I was reading through my notes in my writing scrapbook earlier, and suddenly noticed a tiny bug, the colour of skin, translucent and almost too small for the naked eye to see. At first I was simply going to brush it away, most likely killing it in the process, but I decided to watch it a little, tracking its progress. I strained my eyes to watch it as it made its way across the page. Here was life. It may be small and seem insignificant, but of course everything is relative.

I tried to get it to crawl onto my finger so I could take a closer look, but every time it got near my finger it could sense it looming there and turned to take a different path. Sometimes it faltered a little before doing so, and I realised there must be some sort of thought process going on there! It seemed as if it was not just reacting instinctively, but actually choosing how to proceed. (I’m sure a biologist may have an explanation for this that renders my thoughts merely the result of an over-optimistic imagination.) Suddenly this tiny life-form became very significant. It was life; beautiful, complex, perfectly functioning life. Alive. Living.
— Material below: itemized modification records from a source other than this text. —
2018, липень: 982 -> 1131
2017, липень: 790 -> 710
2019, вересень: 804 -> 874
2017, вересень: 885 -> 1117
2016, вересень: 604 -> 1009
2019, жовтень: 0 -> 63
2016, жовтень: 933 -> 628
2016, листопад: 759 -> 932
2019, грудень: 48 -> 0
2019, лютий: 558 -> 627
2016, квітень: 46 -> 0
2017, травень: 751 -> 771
There is so much life, all around us. So much energy, so much existence. I imagined its life, this little bug. What did things look like from its perspective? Did it really ‘think’? Was it aware at all? What was its purpose? Did it even need one? Or was it simply existing because it can? Because life is everywhere, and it needs no reason, no justification for being.

We have such small eyes. We think we’re kings of the world. But we’re like moles, burrowing through all this wonder.
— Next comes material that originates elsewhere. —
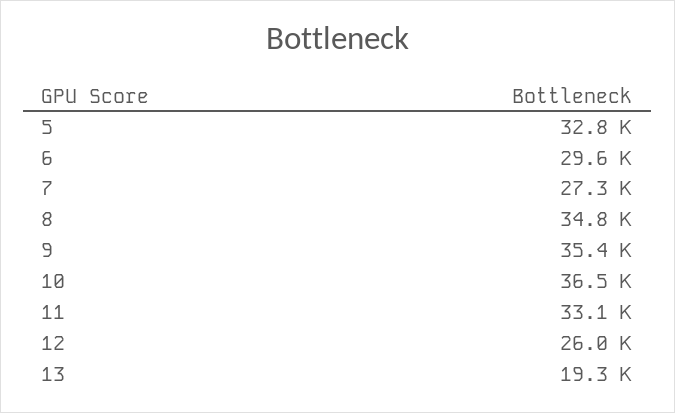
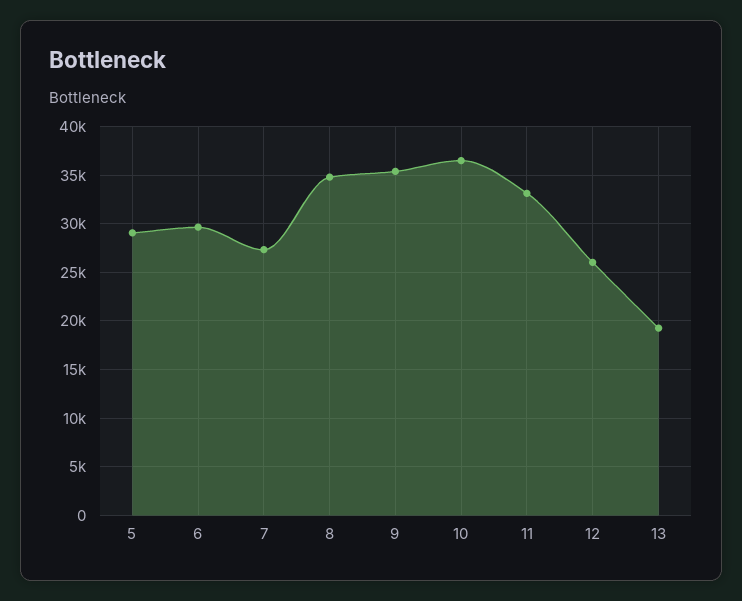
5: 32800 -> 29000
Polar Bears by Mark Haddon

I think this fascination with life fuels my creative instincts. When I act a part in a play I am inhabiting a life other than my own, the life of the character. When I put pen to paper my imagination is giving birth to a character, a personality, with every hope, flaw, habit and subtle nuance that altogether moulds a spirit that is uniquely theirs, as they burst from my mind and spill onto the page.
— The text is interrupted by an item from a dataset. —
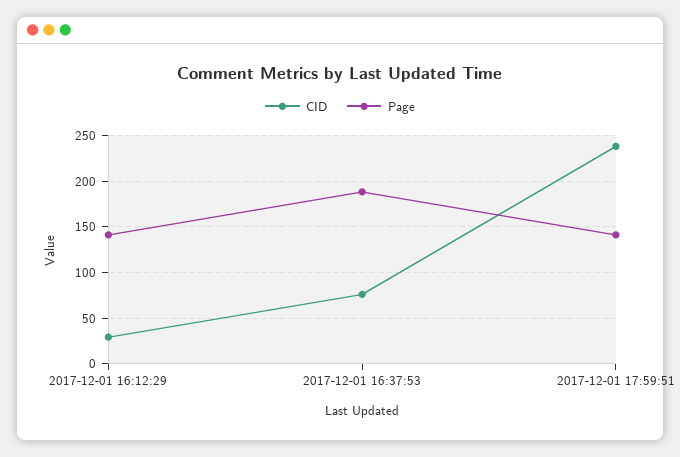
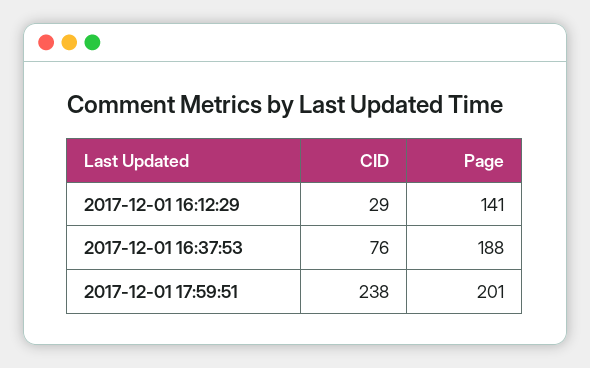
Page, 2017-12-01 17:59:51: 140 -> 201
I’m not particularly religious – perhaps ‘undecided’ would be the most suitable label, if anyone feels I need one. But that doesn’t mean I don’t find life itself magical. And right now I can feel a new life coming into being. A new voice wanting to be heard. Has she been there all along, waiting for the right time, for me to discover her? Or were the seeds of her creation only sewn a week or so ago as the idea for a story, her story, first crept out of my subconscious and gave my grey matter a little nudge?

The idea I mentioned in my last post, the beginnings of yet another story that wants to grow up to be a novel, has set down roots and firmly planted itself in my mind. It’s just waiting for me to breathe some life into it, and now that life is ready. I call her Emily. I don’t know her favourite food yet, have only a vague idea of her age. I don’t even know her favourite colour, or if she indeed has one. Whether she’d choose Britney or Christina, or if she even gives a damn. But all this will be revealed to me, as she speaks and I listen, jotting down a characterisation, sketching out the lines of her life. And like the little bug – as important in the scheme of life as ever, yet blink and you’ll miss him – it’s the little details that count.